WASHINGTON, D.C.—U.S. Secretary of Commerce Penny Pritzker yesterday announced that Neil Cox and Edward Horowitz will serve as new board members for FirstNet—replacing Tim Bryan and Frank Plastina—and that Kevin McGinnis and Annise Parker have been reappointed to the board.

FirstNet was established in 2012 as an independent authority within the National Telecommunications and Information Administration (NTIA), which is housed within the U.S. Department of Commerce. Each year, the terms of four FirstNet board members expire, requiring new appointments—or reappointments—to be made, typically during the latter half of August.

“I appreciate the willingness of these individuals to serve our nation by lending their expertise to the task of building this historic nationwide public-safety broadband network,” Pritzker said in a prepared statement. “The board will continue the important work of ensuring our firefighters, police, and emergency responders have the most advanced technology to communicate effectively and save lives.”

Cox is a technology executive from Illinois, and Horowitz is a New York venture capitalist, according to a U.S. Department of Commerce press release.

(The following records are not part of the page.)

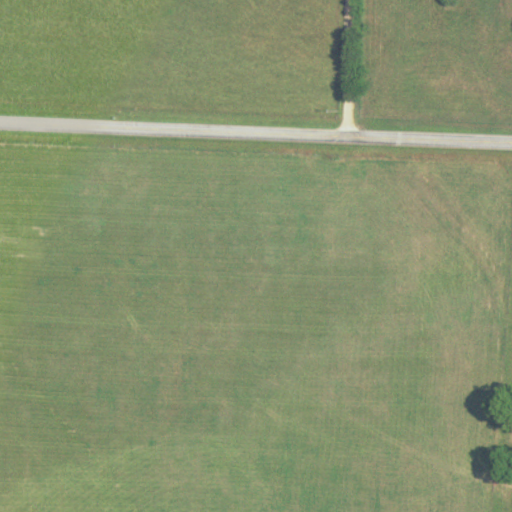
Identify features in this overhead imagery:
road: (352, 68)
road: (255, 133)
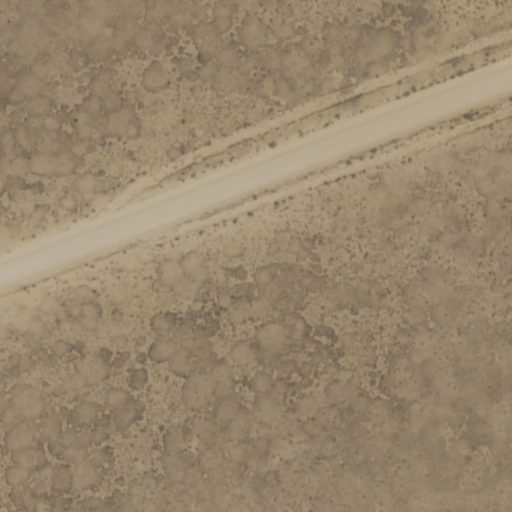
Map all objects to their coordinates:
road: (256, 173)
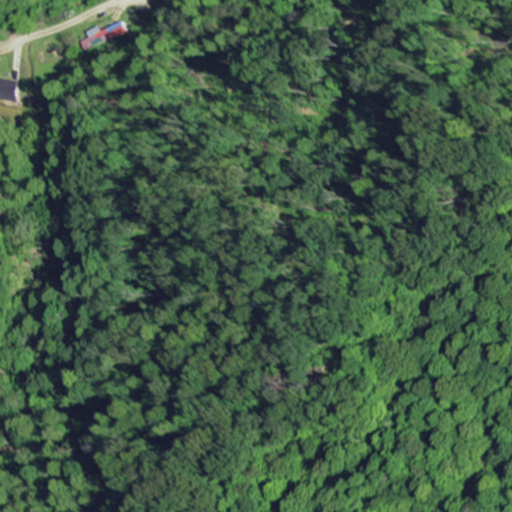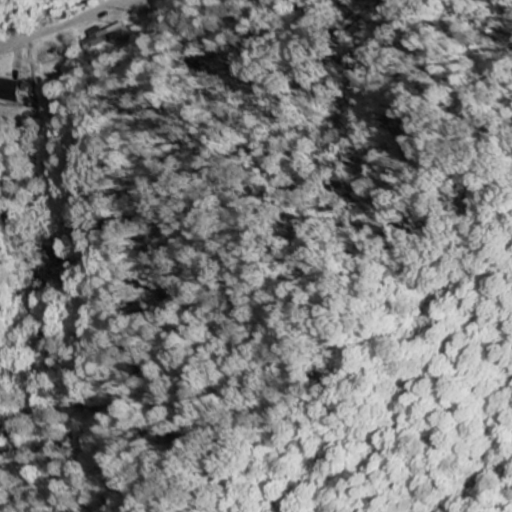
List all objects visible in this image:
road: (61, 26)
building: (10, 90)
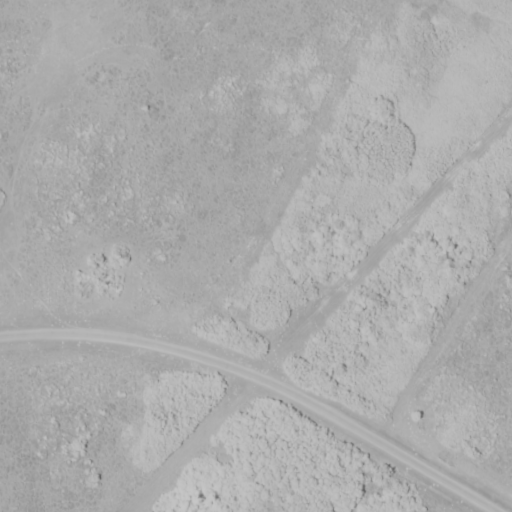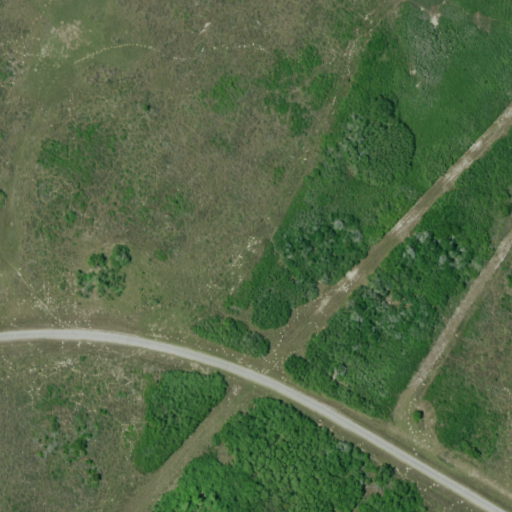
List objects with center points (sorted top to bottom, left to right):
road: (267, 393)
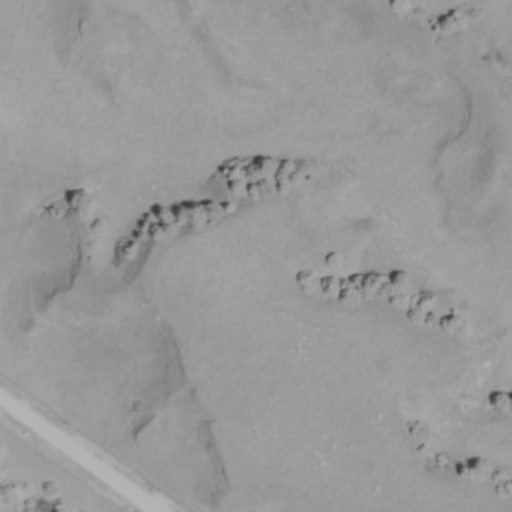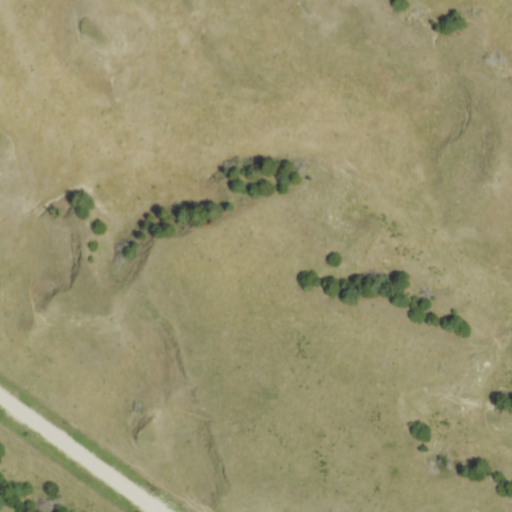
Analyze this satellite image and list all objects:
road: (77, 455)
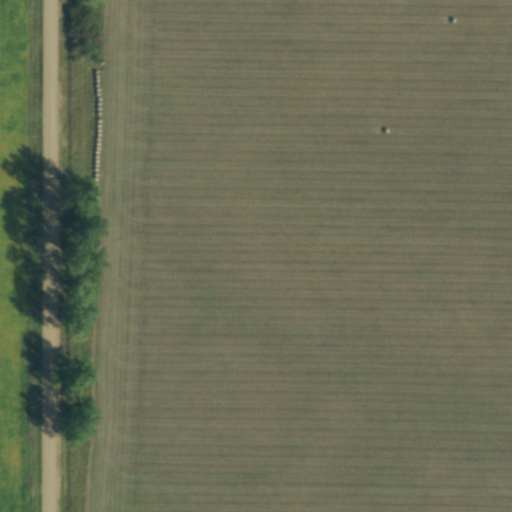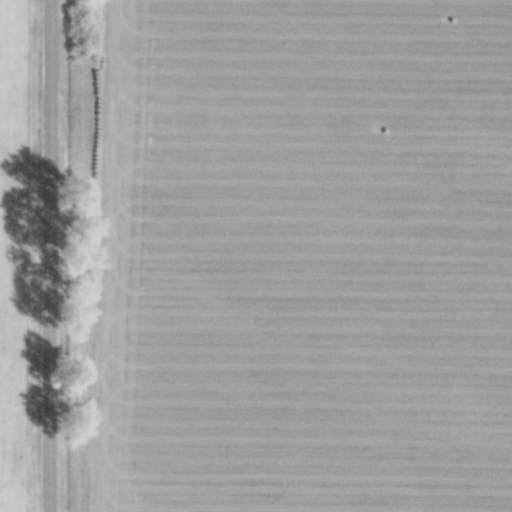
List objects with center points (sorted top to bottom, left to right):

Cox is CEO of Repio, which is a company based in Newport Beach, Calif., that has developed a platform designed to help enterprises manage their online images and identities. Cox previously served as an executive vice president for Qwest Communications and as longtime executive for Ameritech—later sold to Southwestern Bell, which became AT&T—in the 1980s and 1990s.

Horowitz is chairman of EdsLink, a venture-capital fund that provides technology consulting services. He has been an executive in a variety of satellite and television communications companies during the past four decades.

Cox and Horowitz are replacing Tim Bryan and Frank Plastina, neither of which sought reappointment to FirstNet board, according to the government press release. Plastina recently was named as the CEO of new company that is a spinoff Cree’s power and RF divisions, and Bryan expressed concerns that his job as CEO of the National Rural Telecommunications Cooperative (NRTC) could be perceived by some as a possible conflict of interest to his duties as a FirstNet board member.